┌─ Extracted information
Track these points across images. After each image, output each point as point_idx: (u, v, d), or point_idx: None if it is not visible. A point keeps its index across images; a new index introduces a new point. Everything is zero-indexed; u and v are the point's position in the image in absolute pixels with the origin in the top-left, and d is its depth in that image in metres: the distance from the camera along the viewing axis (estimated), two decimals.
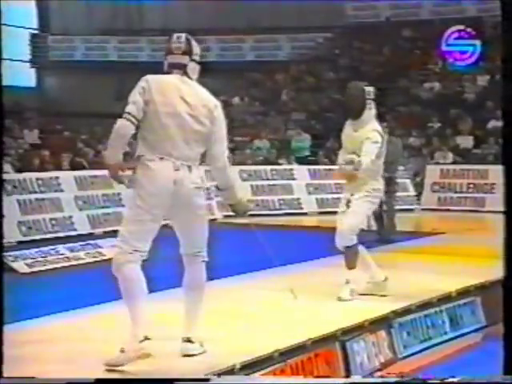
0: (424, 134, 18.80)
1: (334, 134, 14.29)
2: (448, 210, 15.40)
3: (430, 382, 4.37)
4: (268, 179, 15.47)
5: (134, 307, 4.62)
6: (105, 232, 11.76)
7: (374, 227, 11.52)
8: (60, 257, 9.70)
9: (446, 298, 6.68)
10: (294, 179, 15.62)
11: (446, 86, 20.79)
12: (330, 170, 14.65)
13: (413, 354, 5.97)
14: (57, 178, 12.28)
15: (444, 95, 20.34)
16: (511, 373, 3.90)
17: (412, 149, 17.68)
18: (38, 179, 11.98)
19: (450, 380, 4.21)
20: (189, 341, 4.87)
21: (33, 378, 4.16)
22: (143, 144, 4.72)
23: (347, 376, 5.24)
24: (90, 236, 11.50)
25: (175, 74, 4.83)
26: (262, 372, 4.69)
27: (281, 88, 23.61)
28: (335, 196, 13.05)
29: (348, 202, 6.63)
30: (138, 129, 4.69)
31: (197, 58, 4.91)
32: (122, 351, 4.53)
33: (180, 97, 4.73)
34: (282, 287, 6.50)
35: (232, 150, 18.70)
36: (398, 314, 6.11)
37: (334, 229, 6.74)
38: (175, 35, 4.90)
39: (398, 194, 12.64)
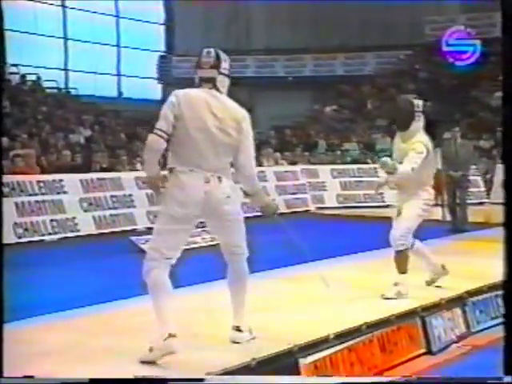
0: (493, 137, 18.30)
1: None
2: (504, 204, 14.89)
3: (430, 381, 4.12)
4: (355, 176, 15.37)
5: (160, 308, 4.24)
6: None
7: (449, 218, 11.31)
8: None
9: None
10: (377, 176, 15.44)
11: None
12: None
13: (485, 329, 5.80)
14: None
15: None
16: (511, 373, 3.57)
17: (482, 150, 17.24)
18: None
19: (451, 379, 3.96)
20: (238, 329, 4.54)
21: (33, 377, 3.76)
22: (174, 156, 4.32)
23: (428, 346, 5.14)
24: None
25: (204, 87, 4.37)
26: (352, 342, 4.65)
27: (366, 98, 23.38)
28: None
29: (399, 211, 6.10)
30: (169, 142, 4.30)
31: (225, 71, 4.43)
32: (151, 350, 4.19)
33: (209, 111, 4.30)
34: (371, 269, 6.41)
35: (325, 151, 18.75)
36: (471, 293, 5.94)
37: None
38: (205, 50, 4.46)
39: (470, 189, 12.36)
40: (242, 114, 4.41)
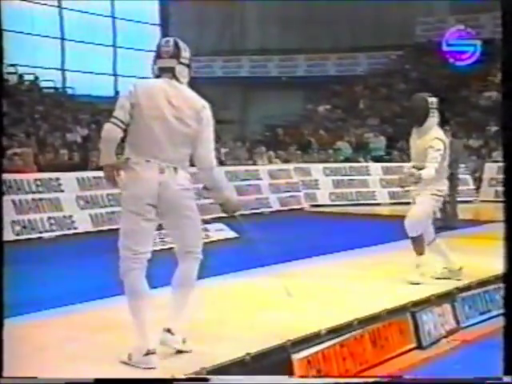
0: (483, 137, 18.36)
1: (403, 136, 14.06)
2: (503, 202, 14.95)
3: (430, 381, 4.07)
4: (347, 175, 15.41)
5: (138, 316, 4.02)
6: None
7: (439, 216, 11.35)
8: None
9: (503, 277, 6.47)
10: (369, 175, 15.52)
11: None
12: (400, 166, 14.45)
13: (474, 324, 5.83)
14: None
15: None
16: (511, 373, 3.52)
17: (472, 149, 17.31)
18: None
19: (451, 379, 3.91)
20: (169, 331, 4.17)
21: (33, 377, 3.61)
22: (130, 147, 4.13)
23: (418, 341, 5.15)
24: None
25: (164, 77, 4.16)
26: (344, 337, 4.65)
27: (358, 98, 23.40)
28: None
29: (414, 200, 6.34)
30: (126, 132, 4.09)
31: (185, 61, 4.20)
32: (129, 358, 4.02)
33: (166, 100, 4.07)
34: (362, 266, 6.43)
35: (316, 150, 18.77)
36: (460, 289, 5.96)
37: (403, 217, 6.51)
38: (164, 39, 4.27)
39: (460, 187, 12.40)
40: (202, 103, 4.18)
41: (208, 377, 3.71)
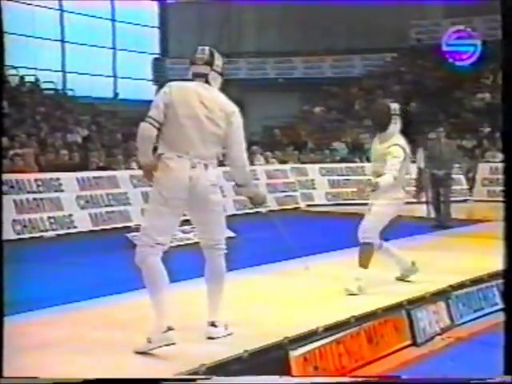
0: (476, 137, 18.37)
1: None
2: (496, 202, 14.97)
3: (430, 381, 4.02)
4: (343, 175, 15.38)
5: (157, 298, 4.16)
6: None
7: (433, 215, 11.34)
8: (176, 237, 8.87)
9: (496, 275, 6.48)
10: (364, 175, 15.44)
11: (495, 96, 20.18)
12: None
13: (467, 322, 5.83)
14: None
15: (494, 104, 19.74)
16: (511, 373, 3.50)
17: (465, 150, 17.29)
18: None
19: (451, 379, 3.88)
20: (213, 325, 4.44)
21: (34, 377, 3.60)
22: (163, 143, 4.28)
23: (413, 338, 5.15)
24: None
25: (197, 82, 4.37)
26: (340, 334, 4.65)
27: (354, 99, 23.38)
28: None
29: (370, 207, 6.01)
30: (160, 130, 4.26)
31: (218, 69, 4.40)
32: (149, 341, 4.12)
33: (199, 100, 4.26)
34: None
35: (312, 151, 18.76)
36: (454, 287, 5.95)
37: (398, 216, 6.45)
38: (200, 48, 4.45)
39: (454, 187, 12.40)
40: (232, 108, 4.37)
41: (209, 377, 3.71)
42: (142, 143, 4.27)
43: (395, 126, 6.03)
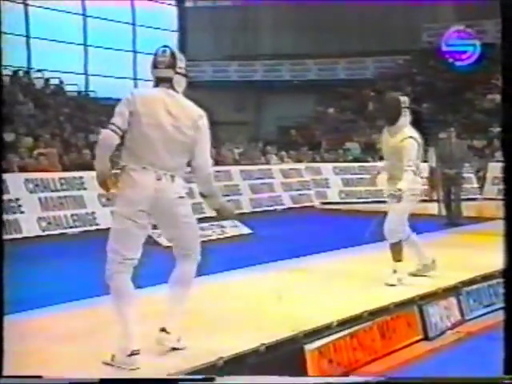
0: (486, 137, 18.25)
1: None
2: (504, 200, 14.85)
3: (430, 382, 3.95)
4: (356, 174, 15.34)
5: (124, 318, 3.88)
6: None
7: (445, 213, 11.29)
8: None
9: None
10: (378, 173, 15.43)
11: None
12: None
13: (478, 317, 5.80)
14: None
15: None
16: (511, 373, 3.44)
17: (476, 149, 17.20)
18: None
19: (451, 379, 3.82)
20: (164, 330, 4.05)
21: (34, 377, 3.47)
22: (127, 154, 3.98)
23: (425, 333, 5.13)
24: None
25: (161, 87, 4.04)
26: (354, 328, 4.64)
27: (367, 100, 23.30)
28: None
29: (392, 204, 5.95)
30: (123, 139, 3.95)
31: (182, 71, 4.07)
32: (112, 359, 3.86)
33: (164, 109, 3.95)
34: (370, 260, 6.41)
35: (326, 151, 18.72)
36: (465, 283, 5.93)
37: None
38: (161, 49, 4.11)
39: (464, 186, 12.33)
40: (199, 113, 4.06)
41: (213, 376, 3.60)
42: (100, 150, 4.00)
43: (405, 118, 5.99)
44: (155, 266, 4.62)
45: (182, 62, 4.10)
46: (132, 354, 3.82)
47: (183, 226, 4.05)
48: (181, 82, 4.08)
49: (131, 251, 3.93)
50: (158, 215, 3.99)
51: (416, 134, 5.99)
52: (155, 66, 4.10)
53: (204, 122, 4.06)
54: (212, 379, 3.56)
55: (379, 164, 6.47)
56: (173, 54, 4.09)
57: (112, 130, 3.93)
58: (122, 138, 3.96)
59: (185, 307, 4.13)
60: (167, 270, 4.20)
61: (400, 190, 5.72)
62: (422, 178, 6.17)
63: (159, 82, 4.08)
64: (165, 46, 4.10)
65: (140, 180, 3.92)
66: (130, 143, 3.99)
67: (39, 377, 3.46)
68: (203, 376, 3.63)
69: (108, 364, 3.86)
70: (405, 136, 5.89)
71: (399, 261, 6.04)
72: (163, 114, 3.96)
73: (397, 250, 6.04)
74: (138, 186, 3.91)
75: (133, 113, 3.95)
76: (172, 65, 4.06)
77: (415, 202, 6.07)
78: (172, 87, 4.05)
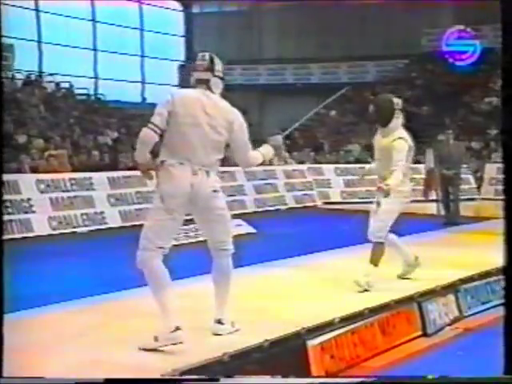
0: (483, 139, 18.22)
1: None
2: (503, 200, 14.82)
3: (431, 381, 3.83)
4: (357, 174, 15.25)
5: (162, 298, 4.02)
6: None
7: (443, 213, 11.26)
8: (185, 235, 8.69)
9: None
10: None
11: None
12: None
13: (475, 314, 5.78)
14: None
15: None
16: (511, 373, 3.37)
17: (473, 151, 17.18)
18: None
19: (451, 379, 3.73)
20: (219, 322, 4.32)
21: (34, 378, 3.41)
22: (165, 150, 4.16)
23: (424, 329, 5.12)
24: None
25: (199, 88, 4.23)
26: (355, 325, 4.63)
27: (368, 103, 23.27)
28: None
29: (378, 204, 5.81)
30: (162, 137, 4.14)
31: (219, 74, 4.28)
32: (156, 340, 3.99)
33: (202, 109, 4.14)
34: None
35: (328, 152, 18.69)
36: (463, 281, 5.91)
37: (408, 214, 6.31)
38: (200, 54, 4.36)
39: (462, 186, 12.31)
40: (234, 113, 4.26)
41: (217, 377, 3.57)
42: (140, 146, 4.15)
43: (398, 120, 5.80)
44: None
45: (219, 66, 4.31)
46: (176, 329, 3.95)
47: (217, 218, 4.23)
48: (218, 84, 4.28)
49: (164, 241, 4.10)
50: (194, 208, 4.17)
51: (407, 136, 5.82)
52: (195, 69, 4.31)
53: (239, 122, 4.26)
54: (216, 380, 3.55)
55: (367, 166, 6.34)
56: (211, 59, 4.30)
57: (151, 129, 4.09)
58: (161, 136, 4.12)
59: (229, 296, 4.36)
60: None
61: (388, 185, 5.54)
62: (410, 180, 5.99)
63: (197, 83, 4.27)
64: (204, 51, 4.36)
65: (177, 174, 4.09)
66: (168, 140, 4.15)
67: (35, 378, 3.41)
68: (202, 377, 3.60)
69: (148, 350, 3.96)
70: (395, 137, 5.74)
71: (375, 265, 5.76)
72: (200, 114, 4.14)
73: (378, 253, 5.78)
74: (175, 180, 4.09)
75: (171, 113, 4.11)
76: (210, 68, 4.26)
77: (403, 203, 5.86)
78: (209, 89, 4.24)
└─
**Try it**
Your task is to reproduce exactly the lines from the start of the data above through the line containing "33: (180, 97, 4.73)", leaving every picture out.

**Solution below**
Track these points across images. After each image, output each point as point_idx: (u, v, d), or point_idx: None if it is not visible. A point keeps its index across images; a new index introduces a new point. Everything is zero-indexed; u and v are the point's position in the image in absolute pixels with the origin in the top-left, and d is its depth in that image in metres: the distance from the camera along the viewing axis (estimated), two decimals.
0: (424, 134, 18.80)
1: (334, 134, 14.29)
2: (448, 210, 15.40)
3: (430, 382, 4.37)
4: (268, 179, 15.47)
5: (134, 307, 4.62)
6: (105, 232, 11.76)
7: (374, 227, 11.52)
8: (60, 257, 9.70)
9: (446, 298, 6.68)
10: (294, 179, 15.62)
11: (446, 86, 20.79)
12: (330, 170, 14.65)
13: (413, 354, 5.97)
14: (57, 178, 12.28)
15: (444, 95, 20.34)
16: (511, 373, 3.90)
17: (412, 149, 17.68)
18: (38, 179, 11.98)
19: (450, 380, 4.21)
20: (189, 341, 4.87)
21: (33, 378, 4.16)
22: (143, 144, 4.72)
23: (347, 376, 5.24)
24: (90, 236, 11.50)
25: (175, 74, 4.83)
26: (262, 372, 4.69)
27: (281, 88, 23.61)
28: (335, 196, 13.05)
29: (348, 202, 6.63)
30: (138, 129, 4.69)
31: (197, 58, 4.91)
32: (122, 351, 4.53)
33: (180, 97, 4.73)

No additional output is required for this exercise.